Question

The probability that a certain kind of component will survive a given shock is $\dfrac{3}{4}.$ The probability that among 5 components test at most 3 will survive is $\dfrac{47}{{{2}^{x}}},$ then what is the value of x.

Answer 1

Hint: Now, to find the cases of at most 3, we have to find the values of 0, 1, 2, 3 separately using the formula $P\left( x=r \right)={{\text{ }}^{n}}{{C}_{r}}{{\left( p \right)}^{r}}{{\left( q \right)}^{n-r}}$ where n is the total cases, r is the asked case, p is the probability and q = 1 – p and then add all of them.

Complete step-by-step answer:
In the question, we are said that a probability of certain kind of component will survive a given shock is $\dfrac{3}{4}.$ Now, we are given that the probability among 5 components tested at most 3 will survive in the given form of $\dfrac{47}{{{2}^{x}}}$ and we have to find the value of x.
We have to find the probability for at most three will survive which can be represented as $P\left( x\le 3 \right).$ We can write $P\left( x\le 3 \right)$ as the sum of the values of P(x = 0), P(x = 1), P(x = 2) and P(x = 3).
Now, we will find the values of P(x = 0), P(x = 1), P(x = 3) by using the formula, $P\left( x=r \right)={{\text{ }}^{n}}{{C}_{r}}{{\left( p \right)}^{r}}{{\left( q \right)}^{n-r}}.$
Here, n is the total number of components and r is the number of components chosen, p is the probability of each and q is 1 – p.
Now, we know that n is 5, p is $\dfrac{3}{4}$ and q is $\left( 1-\dfrac{3}{4} \right)$ or $\dfrac{1}{4}.$ So, we can substitute it.
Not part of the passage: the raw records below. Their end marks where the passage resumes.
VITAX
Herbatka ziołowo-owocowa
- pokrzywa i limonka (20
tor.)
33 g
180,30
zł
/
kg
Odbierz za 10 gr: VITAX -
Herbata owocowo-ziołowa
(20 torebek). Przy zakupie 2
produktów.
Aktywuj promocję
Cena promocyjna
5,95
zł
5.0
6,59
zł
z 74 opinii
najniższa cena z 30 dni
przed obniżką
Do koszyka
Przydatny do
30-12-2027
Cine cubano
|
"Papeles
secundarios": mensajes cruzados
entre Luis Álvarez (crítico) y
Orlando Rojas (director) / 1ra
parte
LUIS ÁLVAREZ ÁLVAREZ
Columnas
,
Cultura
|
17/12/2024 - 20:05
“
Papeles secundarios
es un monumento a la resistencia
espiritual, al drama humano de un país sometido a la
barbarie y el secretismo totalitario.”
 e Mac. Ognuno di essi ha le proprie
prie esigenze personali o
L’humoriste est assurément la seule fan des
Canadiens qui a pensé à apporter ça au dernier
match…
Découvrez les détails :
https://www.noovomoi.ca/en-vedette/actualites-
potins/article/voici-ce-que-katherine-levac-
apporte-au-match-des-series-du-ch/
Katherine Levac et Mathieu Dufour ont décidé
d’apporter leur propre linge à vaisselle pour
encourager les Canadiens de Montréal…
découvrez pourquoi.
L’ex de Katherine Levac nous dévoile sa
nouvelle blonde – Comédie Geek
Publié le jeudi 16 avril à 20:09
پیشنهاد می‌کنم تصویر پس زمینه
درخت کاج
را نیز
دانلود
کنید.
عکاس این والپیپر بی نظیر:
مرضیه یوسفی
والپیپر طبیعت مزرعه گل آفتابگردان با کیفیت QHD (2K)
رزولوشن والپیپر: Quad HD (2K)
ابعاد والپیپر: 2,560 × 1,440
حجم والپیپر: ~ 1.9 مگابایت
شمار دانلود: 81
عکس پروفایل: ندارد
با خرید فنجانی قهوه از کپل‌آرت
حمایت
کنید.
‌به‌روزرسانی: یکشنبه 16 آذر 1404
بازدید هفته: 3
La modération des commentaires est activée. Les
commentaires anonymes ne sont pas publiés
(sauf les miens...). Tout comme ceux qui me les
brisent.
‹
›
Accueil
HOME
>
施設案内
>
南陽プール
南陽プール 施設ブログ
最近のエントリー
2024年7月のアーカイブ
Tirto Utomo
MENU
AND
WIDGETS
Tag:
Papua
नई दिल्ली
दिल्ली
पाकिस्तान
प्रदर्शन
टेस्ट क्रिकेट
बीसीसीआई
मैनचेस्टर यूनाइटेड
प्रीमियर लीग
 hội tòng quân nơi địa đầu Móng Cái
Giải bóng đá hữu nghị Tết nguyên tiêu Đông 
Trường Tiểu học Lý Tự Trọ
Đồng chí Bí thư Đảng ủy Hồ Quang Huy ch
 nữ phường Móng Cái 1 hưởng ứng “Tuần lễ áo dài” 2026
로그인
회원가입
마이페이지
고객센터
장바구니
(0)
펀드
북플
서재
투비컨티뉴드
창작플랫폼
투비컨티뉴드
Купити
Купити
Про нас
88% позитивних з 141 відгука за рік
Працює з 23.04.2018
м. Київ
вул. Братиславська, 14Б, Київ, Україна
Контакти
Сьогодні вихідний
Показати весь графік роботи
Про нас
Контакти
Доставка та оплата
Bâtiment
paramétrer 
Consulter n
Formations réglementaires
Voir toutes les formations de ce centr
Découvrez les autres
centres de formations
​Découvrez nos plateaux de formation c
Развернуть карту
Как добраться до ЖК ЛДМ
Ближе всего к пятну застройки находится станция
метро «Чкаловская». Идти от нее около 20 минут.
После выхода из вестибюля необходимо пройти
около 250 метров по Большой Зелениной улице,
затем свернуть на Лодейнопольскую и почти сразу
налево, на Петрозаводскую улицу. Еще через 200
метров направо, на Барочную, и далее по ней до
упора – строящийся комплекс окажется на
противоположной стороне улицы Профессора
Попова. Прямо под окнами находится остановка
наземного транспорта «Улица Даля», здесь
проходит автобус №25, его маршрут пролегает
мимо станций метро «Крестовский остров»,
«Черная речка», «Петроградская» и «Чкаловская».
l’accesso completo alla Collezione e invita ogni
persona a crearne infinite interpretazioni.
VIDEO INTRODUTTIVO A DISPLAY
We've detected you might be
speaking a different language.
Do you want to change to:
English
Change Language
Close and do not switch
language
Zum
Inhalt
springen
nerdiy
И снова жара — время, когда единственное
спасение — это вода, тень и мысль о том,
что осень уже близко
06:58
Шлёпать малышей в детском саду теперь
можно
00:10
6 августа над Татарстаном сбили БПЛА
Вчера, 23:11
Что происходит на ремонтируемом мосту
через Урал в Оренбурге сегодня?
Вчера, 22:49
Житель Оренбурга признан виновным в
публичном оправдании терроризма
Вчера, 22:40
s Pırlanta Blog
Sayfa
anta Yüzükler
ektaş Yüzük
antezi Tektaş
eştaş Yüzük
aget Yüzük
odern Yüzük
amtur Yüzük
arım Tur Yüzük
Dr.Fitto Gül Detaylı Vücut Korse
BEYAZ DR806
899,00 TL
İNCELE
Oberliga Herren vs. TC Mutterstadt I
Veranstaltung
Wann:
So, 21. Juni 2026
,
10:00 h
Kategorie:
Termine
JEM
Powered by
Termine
So, the value of P(x = 0) is $^{5}{{C}_{0}}{{\left( \dfrac{3}{4} \right)}^{0}}{{\left( \dfrac{1}{4} \right)}^{0}}$ which is equal to $\dfrac{1}{45}$ by using the fact that,
$^{n}{{C}_{r}}=\dfrac{n!}{\left( n-r \right)!r!}$
The value of P(x = 1) is
${{\Rightarrow }^{5}}{{C}_{1}}{{\left( \dfrac{3}{4} \right)}^{1}}{{\left( \dfrac{1}{4} \right)}^{4}}$
$\Rightarrow \dfrac{^{5}{{C}_{1}}\times 3}{{{4}^{5}}}$
$\Rightarrow \dfrac{5\times 3}{{{4}^{5}}}$
$\Rightarrow \dfrac{15}{{{4}^{5}}}$
The value of P(x = 2) is
${{\Rightarrow }^{5}}{{C}_{2}}{{\left( \dfrac{3}{4} \right)}^{2}}{{\left( \dfrac{1}{4} \right)}^{3}}$
$\Rightarrow \dfrac{^{5}{{C}_{2}}\times {{3}^{2}}}{{{4}^{5}}}$
$\Rightarrow \dfrac{5!}{\left( 5-2 \right)!\times 2!}\times \dfrac{9}{{{4}^{5}}}$
$\Rightarrow \dfrac{10\times 9}{{{4}^{5}}}$
$\Rightarrow \dfrac{90}{{{4}^{5}}}$
And finally, the value of P(x = 3) is
${{\Rightarrow }^{5}}{{C}_{3}}{{\left( \dfrac{3}{4} \right)}^{3}}{{\left( \dfrac{1}{4} \right)}^{2}}$
$\Rightarrow \dfrac{^{5}{{C}_{3}}\times {{3}^{3}}}{{{4}^{5}}}$
$\Rightarrow \dfrac{5!}{\left( 5-3 \right)!\times 3!}\times \dfrac{27}{{{4}^{5}}}$
$\Rightarrow \dfrac{10\times 27}{{{4}^{5}}}$
$\Rightarrow \dfrac{270}{{{4}^{5}}}$
Now, we will find the values of $P\left( x\le 3 \right)$ by adding the values of P(x = 0), P(x = 1), P(x = 2) and P(x = 3) which are $\dfrac{1}{{{4}^{5}}},\dfrac{15}{{{4}^{5}}},\dfrac{90}{{{4}^{5}}},\dfrac{270}{{{4}^{5}}}.$ Hence, the value of $P\left( x\le 3 \right)$ is
$\dfrac{1}{{{4}^{5}}}+\dfrac{15}{{{4}^{5}}}+\dfrac{90}{{{4}^{5}}}+\dfrac{270}{{{4}^{5}}}$
$\Rightarrow \dfrac{1+15+90+270}{{{4}^{5}}}$
$\Rightarrow \dfrac{376}{{{4}^{5}}}$
$\Rightarrow \dfrac{8\times 47}{{{2}^{10}}}$
$\Rightarrow \dfrac{47}{{{2}^{7}}}$
So, the probability is $\dfrac{47}{{{2}^{7}}}.$ Now, on comparing the value, we get the value of x as 7.
Therefore, the value of x is 7.

Note: Generally, in many places, one can also see that in the formula, $P\left( x=r \right)={{\text{ }}^{n}}{{C}_{r}}{{\left( p \right)}^{r}}{{\left( 1-p \right)}^{n-r}}$ instead of q, (1 – p) is also there which is also the same as p + q = 1.